Studiengebühren
Kein Steuerbonus für Privatschulen

Studiengebühren für eine private Hochschule können Eltern nicht als Sonderausgaben geltend machen. Der Grund: Die Schule muss allgemeinbildend sein, so ein Finanzgericht. Doch das letzte Wort ist noch nicht gesprochen.

MünsterStudieren ist ein teures Vergnügen: Gerade in den großen Städten kostet es viel Geld, WG-Zimmer und Lebensunterhalt zu finanzieren. Wer dann auch noch Studiengebühren zu zahlen hat, ist über jede Erleichterung in Euro und Cent froh – zum Beispiel, wenn die Eltern die Gebühren für die private Fachhochschule übernehmen.
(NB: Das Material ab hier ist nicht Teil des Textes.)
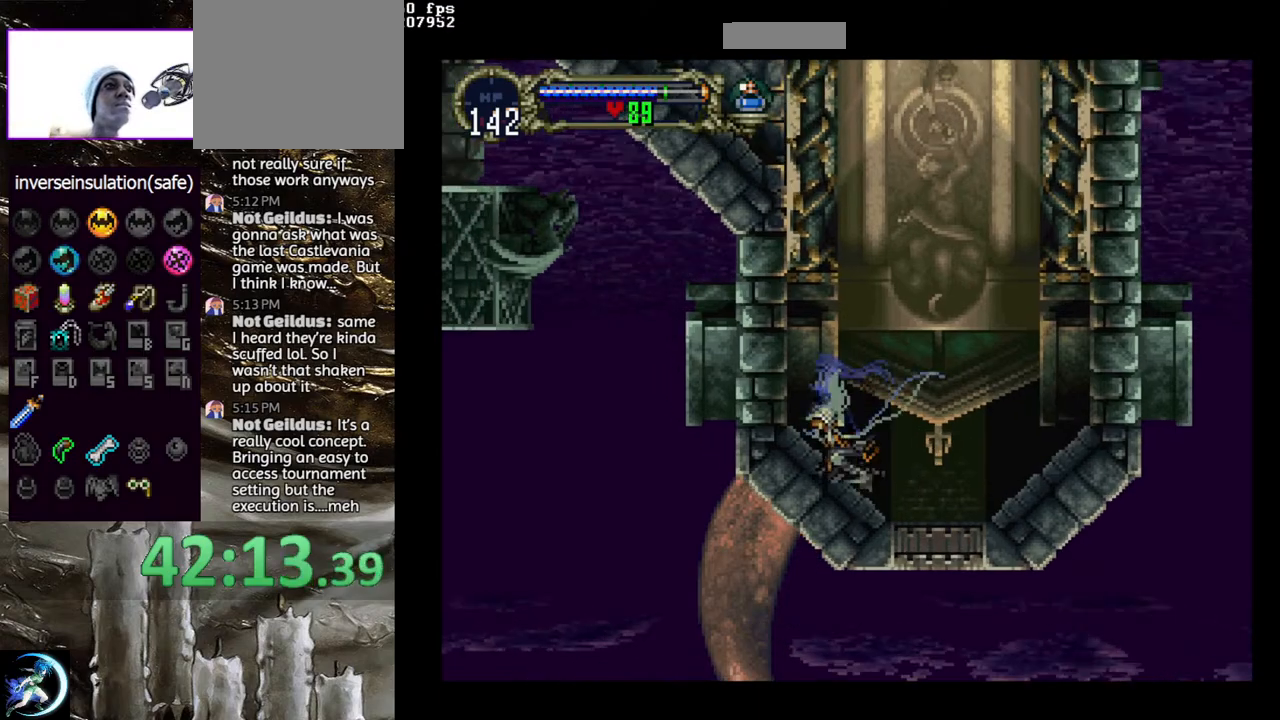
{"buttons": ["DPAD_LEFT"], "left_stick": "center", "right_stick": "center", "events": [[33, "DPAD_LEFT", "down"], [50, "DPAD_DOWN", "down"], [83, "CROSS", "down"], [150, "DPAD_LEFT", "up"], [183, "CROSS", "up"], [183, "DPAD_DOWN", "up"], [450, "DPAD_LEFT", "down"]]}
Allerdings können die Eltern nicht darauf bauen, sich diese Ausgaben über die Steuererklärung gewissermaßen zurückzuholen. Das Finanzgericht Münster hat in einem aktuellen Fall entschieden, dass Gebühren für eine private Fachhochschule nicht zum Sonderausgabenabzug berechtigen (Az.: 4 K 1563/15 E). Ein Vater hatte seiner Tochter aus erster Ehe das Studium finanziert.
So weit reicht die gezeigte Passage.